Every startup, at some point, faces new and unfamiliar challenges.
 
It is because of this that I believe it is crucial that when building a board to balance that natural desire for domain expertise with their approach to decision making, diversity (across a spectrum of measures!), reasoning, culture and style fit, and capacity to get shit done.
 
The last is not to be ignored, because "it's a contact sport". A CEO and her startup generally don’t need more people with opinions, they need people who can take the weight of the world off their shoulders. Board members must be willing to contribute to operational projects, help raise capital, mentor team members, and make introductions to their network.
 
Teams, not boards, execute for success 

In a startup, this means the role of a director extends to supporting the development, culture and well-being of your CEO and her team.

  Michael Carden, whom I've observed as a director, a chairperson, and more recently as a CEO, wrote this on a board's role in CEO development. One quote in particular stuck with me:
 
"If the company outgrows the founder, well that is probably the fault of the board." - Michael Carden

I'll add that founder/CEO burn-out, depression and other mental or physical health issues, are probably the fault of the board too. The role of a founder/CEO is lonely and almost impossible to empathise. It is beyond doubt in my eyes that a board should be their CEO's most ardent supporters and closest allies - investing their time and networks in ensuring her growth and well-being.

This responsibility often extends to her team. Those early people to join a startup (without the same upside or passion), do so to to be part of something meaningful and to grow quickly. Engaging with the board, and being valued as a key part of a startup's journey, eases the burden on the CEO's shoulders, fosters motivation and engagement, and helps attract and retain the best people.
 

With all of this though, even the best board is only half of the picture.

 

Dear CEO's: You are responsible for getting the most from your board.

As a CEO, it is up to you to enable, equip and guide your board members to be successful, just like an employee. Board papers aren't a work report to announce "Look what I did". They're an opportunity to educate your board, to give them the information and tools to genuinely understand and assess the challenges you face, and then to give informed guidance and to create value in your business.

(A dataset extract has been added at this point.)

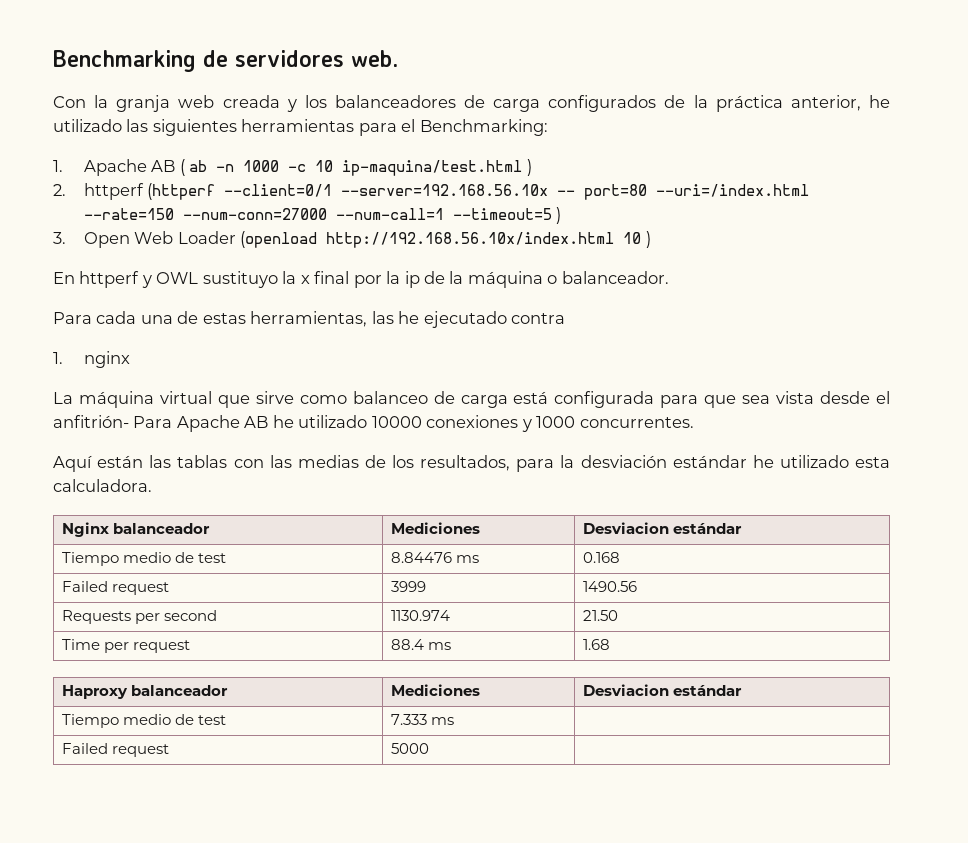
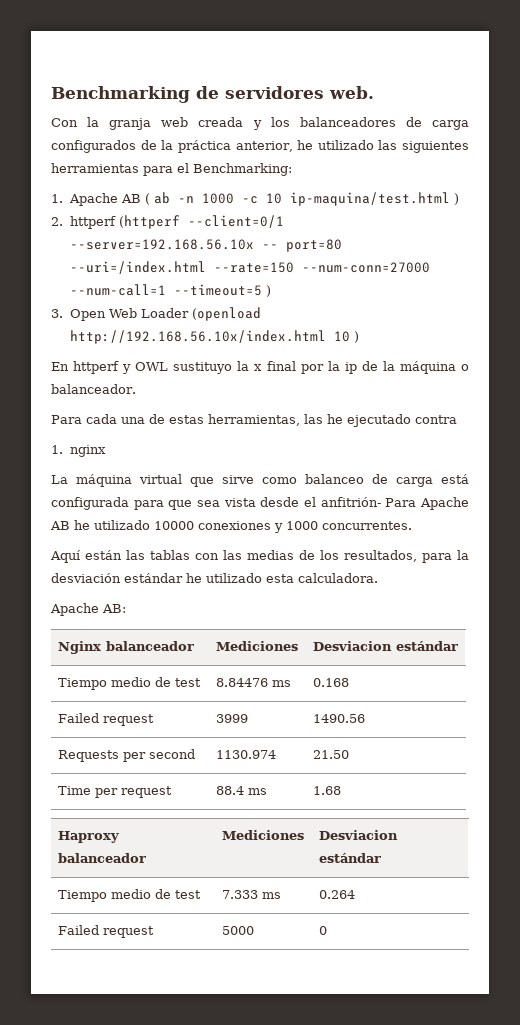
(152, 485) none -> [50,603,126,616] // Apache AB:
(455, 721) none -> [318,890,355,899] 0.264
(430, 748) none -> [318,926,327,935] 0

Board papers should prioritise quality, not quantity, of information. This is not an excuse to obscure or divert attention from failures, because that only erodes trust and confidence, but also not to use volume of information to justify yourself (particularly in the absence of results).

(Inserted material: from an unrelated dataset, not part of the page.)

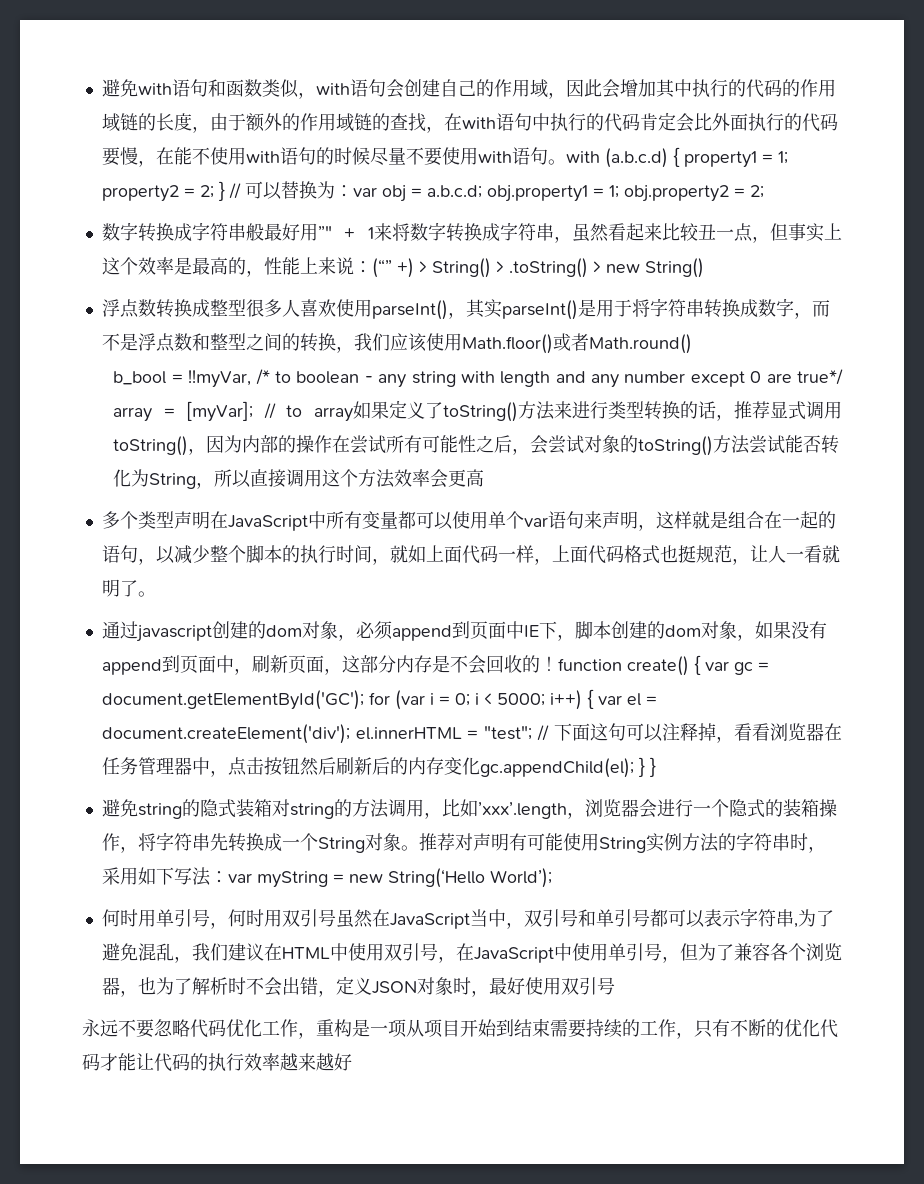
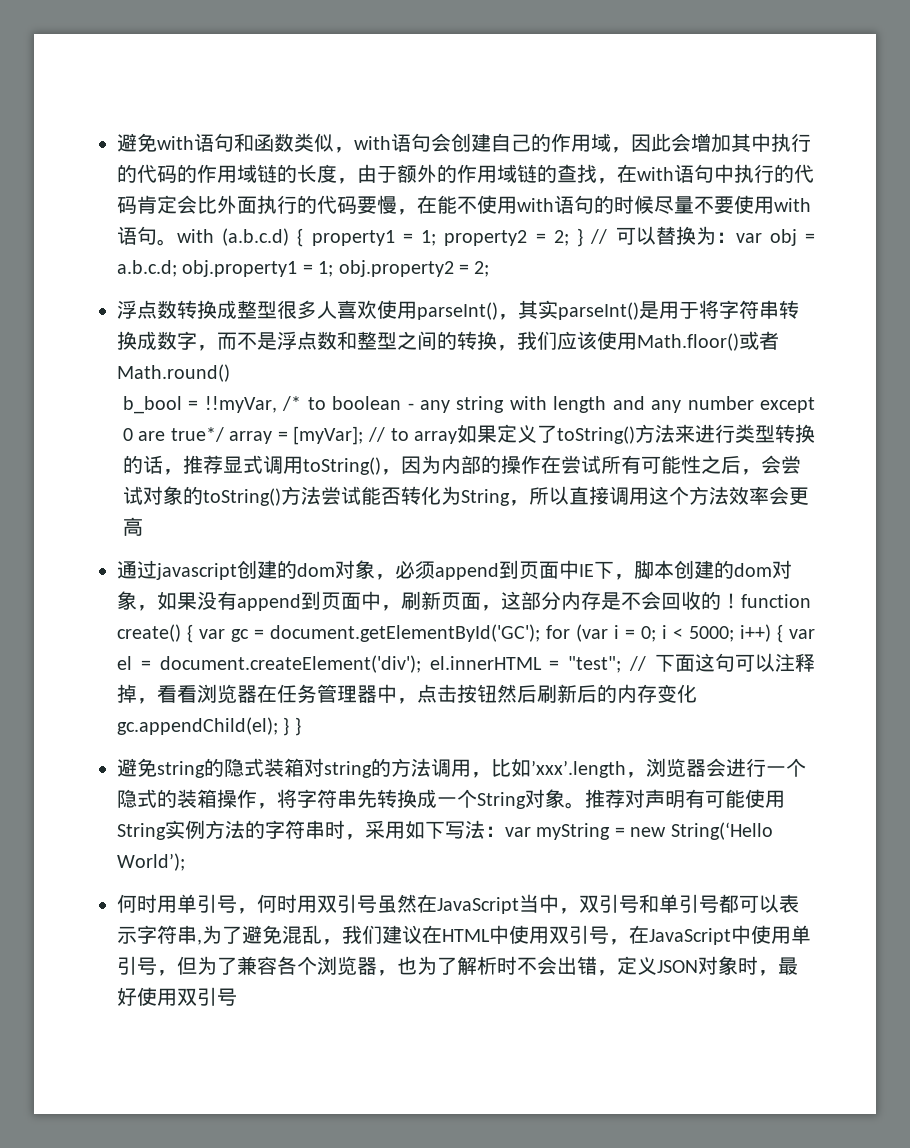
[101,222,842,243] [101,257,704,278] // 数字转换成字符串般最好用”" + 1来将数字转换成字符串，虽然看起来比较丑一点，但事实上这个效率是最高的，性能上来说：(“” +) > String() > .toString() > new String() -> (490, 269) none
[101,511,836,531] [101,545,840,565] [101,579,156,597] // 多个类型声明在JavaScript中所有变量都可以使用单个var语句来声明，这样就是组合在一起的语句，以减少整个脚本的执行时间，就如上面代码一样，上面代码格式也挺规范，让人一看就明了。 -> (143, 526) none
[82,1019,838,1039] [82,1053,352,1072] // 永远不要忽略代码优化工作，重构是一项从项目开始到结束需要持续的工作，只有不断的优化代码才能让代码的执行效率越来越好 -> (237, 997) none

A CEO's responsibility extends beyond preparation to directing the meeting itself. In a startup, a CEO should not fall back on their chairperson to drive board meetings, because even the best lack the insight and information to define success in the fast-changing environment of a startup. Once a company matures beyond a "startup", its chairperson will own more of this role (and here's a great guide to that), but until then CEO's must define the metrics that matter, provide context to make relevant contributions, and focus discussion on your challenges.

Ultimately, every board will find it's own rhythm but I hope these thoughts help entrepreneurs, investors, and board members craft higher functioning boards, be or attract high-quality directors, and get more value from board meetings.